Almas de Media Noche

Capítulo 11

LUTGARD

El sueño regresó como una herida que nunca cerró.

Ella estaba allí. Merath.

Rodeada de sombras que se retorcían como serpientes, manchada de sangre que no era toda suya. Yo la miraba desde la distancia, incapaz de alcanzarla, como si una barrera invisible me condenara a observar y no actuar.

Y entonces, la voz.

Dulce y peligrosa, como un veneno envuelto en miel. Un susurro que me llamaba por mi nombre, que repetía el de ella con un deleite cruel: Merath.

Ese sueño me atormentó hace dieciséis años. Y ahora, verla frente a mí, real, de carne y hueso… solo lo convirtió en una profecía cumplida.

No me gustan las sorpresas. No me gustan las debilidades. Y ella… ella es ambas cosas.

Desde el primer momento en que la vi, supe que no era como los demás. Esa mezcla de orgullo y rebeldía, ese descaro con el que me desafía sin pestañear. Hay algo en ella que me irrita, que me incomoda, y al mismo tiempo… que me atrae.

No debería atraerme. No quiero que me atraiga.

Pero cada vez que está cerca, siento el vínculo palpitar como una cadena invisible que me ata. Una conexión que me roba el control. Y yo detesto no tener el control.

Lo peor es el deseo.

El olor de su sangre flota en el aire como un perfume prohibido. Me incita, me provoca. Nunca he necesitado contenerme de esta manera. Jamás tuve que cerrar la mandíbula para evitar hundir mis colmillos en alguien.

Y, sin embargo, con ella… cada respiración es una tortura.

Me descubro deseando probarla. No solo su sangre. También su piel, su calor, cada rincón de lo que es.

Y eso me enfurece.

Porque mi cuerpo reacciona a ella como si llevara siglos esperándola. Y yo no la pedí. No la busqué. No la quiero en ese sentido.

No quiero.

Y aún así… hay algo más. Algo que me inquieta más que el deseo o la atracción.

Ella lleva parte de mi sangre en su cuerpo. Lo siento en el vínculo, en la forma en que su esencia responde a la mía. Pero yo jamás se la di. No lo recuerdo. No hubo pacto, ni entrega, ni unión de sangre que yo haya permitido.

Entonces, ¿cómo es posible? ¿Quién lo hizo? ¿Qué parte de mí habita en ella?

Esa pregunta me persigue, incluso más que sus ojos.

Observo cómo recorre mi casa con pasos firmes, aunque sé que está nerviosa. El sarcasmo es su escudo. Lanza comentarios mordaces sobre las cortinas, los retratos, incluso sobre los murciélagos que sobrevuelan el techo. Cree que me irrita. No entiende que, en lugar de enfadarme, cada palabra suya me arrastra más hacia ese caos que representa.

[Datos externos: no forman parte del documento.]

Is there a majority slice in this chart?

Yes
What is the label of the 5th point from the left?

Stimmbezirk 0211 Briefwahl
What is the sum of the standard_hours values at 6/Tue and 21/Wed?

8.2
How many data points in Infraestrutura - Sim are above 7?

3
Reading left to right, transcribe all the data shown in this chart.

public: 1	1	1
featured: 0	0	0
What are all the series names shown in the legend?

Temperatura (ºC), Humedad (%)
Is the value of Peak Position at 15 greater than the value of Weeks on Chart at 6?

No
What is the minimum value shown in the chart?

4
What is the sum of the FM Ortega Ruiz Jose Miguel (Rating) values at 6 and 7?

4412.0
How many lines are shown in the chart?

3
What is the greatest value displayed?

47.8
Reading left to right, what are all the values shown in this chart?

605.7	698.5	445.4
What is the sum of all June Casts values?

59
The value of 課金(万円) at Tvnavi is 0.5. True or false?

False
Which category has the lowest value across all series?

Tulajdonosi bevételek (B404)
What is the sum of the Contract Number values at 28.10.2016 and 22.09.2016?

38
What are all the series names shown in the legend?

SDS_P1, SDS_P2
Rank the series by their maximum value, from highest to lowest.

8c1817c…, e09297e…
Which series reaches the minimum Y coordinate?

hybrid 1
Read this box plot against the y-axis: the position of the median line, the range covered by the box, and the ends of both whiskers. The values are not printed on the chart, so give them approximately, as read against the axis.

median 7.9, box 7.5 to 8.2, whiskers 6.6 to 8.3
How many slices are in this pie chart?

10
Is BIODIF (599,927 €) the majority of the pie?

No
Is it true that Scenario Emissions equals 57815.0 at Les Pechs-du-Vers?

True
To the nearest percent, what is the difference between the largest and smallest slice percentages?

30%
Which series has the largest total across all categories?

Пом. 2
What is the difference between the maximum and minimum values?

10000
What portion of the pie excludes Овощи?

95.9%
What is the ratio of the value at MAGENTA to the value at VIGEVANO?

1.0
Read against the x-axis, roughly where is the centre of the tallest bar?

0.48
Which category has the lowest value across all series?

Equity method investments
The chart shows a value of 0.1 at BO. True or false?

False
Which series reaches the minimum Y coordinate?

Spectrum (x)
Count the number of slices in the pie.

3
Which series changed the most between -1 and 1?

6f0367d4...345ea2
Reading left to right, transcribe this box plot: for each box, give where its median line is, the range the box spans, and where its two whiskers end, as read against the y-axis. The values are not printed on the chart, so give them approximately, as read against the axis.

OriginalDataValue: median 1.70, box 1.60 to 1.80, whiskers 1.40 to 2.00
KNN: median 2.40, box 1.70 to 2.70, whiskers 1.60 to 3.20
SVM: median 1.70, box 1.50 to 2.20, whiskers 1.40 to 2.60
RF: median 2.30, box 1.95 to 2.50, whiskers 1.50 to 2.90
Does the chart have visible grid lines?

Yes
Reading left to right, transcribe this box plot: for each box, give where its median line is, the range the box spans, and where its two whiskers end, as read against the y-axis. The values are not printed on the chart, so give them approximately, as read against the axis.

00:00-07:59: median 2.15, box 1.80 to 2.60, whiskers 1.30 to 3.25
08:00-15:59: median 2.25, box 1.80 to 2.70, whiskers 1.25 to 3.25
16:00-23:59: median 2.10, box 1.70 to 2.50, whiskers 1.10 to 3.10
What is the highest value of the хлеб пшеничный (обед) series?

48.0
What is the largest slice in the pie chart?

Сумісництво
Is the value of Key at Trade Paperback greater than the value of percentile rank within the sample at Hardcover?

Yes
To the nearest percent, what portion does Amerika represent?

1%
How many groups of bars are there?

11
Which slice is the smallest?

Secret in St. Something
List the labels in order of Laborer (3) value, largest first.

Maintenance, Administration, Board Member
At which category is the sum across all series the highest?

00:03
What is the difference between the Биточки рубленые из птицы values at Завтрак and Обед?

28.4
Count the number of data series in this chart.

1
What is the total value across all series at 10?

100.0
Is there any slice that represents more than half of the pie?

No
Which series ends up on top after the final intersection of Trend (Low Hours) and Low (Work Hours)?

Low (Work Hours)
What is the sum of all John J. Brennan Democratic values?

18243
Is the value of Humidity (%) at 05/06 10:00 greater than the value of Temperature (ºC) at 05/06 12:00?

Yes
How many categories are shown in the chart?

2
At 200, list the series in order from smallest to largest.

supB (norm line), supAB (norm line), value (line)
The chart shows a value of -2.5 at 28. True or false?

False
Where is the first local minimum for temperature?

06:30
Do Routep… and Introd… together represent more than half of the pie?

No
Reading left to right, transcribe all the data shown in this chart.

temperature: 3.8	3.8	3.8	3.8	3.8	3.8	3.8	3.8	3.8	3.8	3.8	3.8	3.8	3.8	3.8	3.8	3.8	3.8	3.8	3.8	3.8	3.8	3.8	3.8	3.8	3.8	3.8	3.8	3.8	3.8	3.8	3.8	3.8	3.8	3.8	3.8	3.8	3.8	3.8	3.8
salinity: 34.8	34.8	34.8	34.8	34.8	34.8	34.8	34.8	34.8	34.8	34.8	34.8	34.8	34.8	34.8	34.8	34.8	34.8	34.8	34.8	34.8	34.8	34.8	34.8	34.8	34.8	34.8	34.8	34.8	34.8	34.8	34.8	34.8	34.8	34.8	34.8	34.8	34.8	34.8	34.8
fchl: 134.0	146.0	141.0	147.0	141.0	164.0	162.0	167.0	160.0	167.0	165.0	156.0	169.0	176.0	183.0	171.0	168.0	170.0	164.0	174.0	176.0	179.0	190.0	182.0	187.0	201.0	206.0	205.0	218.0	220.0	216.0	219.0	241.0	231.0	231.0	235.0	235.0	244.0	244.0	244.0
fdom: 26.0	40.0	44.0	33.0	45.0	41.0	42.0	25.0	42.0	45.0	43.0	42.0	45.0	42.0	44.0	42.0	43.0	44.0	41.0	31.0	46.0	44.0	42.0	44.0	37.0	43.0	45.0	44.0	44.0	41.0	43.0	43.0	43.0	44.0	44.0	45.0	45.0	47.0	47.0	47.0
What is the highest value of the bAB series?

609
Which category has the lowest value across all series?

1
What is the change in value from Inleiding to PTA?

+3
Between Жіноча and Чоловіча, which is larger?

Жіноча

No soy un hombre paciente. Nunca lo he sido. La vida eterna no da paciencia, da frialdad. Y, sin embargo, con ella, siento que podría observarla durante horas, estudiando cada gesto, cada mirada.

Es intrigante. Me desconcierta. Me exaspera.

Y, contra mi voluntad, me agrada.

Me gusta tenerla aquí.

Es absurdo pensarlo, pero su presencia llena este lugar de una manera distinta. Los muros parecen menos pesados, el silencio menos sofocante. Hasta la penumbra se siente distinta cuando ella camina entre las sombras.

Su risa insolente rompe la monotonía, su energía desordena mi calma. No sé si quiero arrancarle esa sonrisa… o protegerla de todo lo que se atreva a borrarla.

Posesivo. Esa es la palabra.

Nunca me importó lo que nadie hiciera con su vida. Nunca. Y ahora… la simple idea de que alguien la toque, de que alguien más se atreva a probar lo que yo no he probado, me quema por dentro.

Y al mismo tiempo… hay una parte de mí que la teme.

Porque cada vez que se me acerca, cada vez que me reta con esa mirada orgullosa, siento que no soy yo el que la domina. Es ella la que tiene en sus manos un poder que ni siquiera entiende.

Un poder sobre mí.

Y eso, más que el deseo, más que la atracción, es lo que me hace enojar.

Ella no debería tener ese poder.

Y sin embargo… lo tiene.

Ahora está en mi cocina, mirándome como si exigiera una respuesta simple a una pregunta que jamás podrá tener respuesta sencilla.

—¿Qué comes realmente, Lutgard?

La escucho, y por primera vez en siglos siento algo parecido a la duda. No sobre mí, sino sobre lo que haré con ella.

La verdad sería devastadora. Y la mentira, inútil.

Así que me limito a sonreír, dejando que mis colmillos asomen apenas, lo suficiente para que comprenda la mitad de lo que aún no le he dicho.

Porque la otra mitad… tendrá que descubrirla sola.